What you should do:
Copy out word for word everything from the line containing "Rank the series" through the last line of the rows below, both ends included.

[Record excerpts — start]

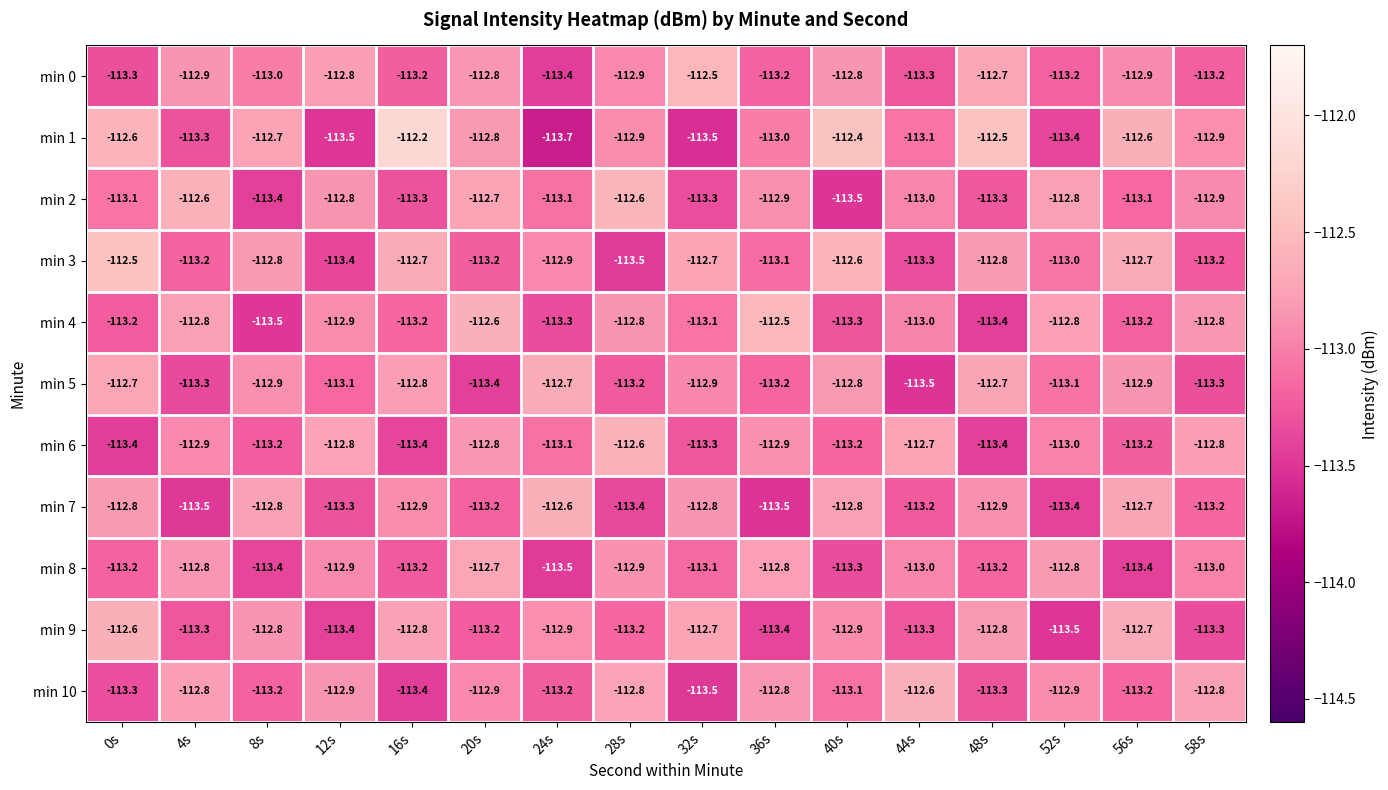

Read the min 6 value at 0s.

-113.4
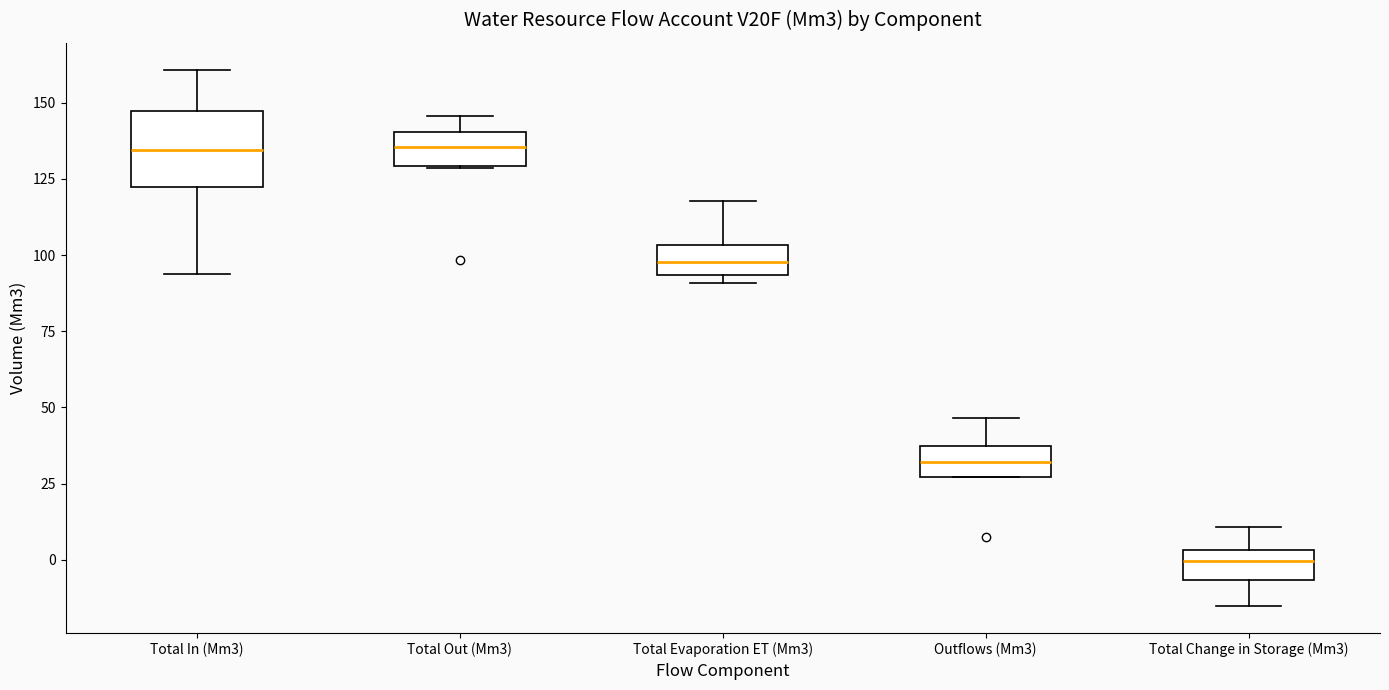

Where does the lower whisker of the box for Total In (Mm3) end on the y-axis? The values are not printed on the chart, so give them approximately, as read against the axis.

95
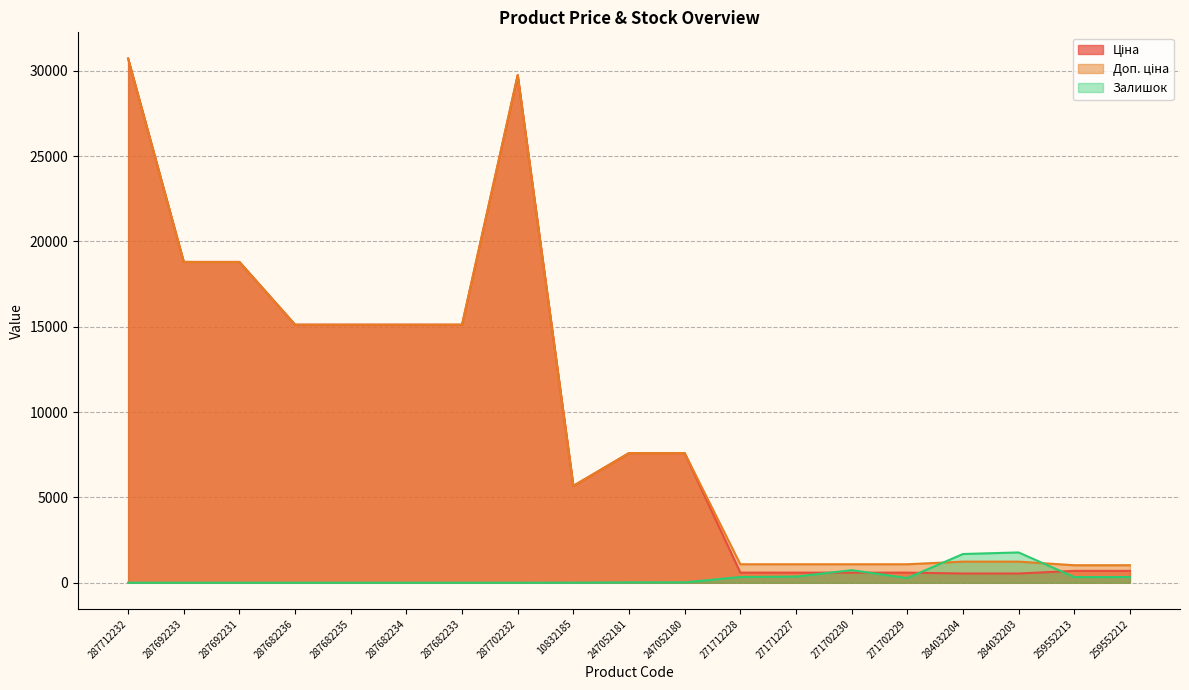

Rank the series at 287692233 from highest to lowest value.

Ціна, Доп. ціна, Залишок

[Record excerpts — finish]

Problem solution:
Rank the series at 287692233 from highest to lowest value.

Ціна, Доп. ціна, Залишок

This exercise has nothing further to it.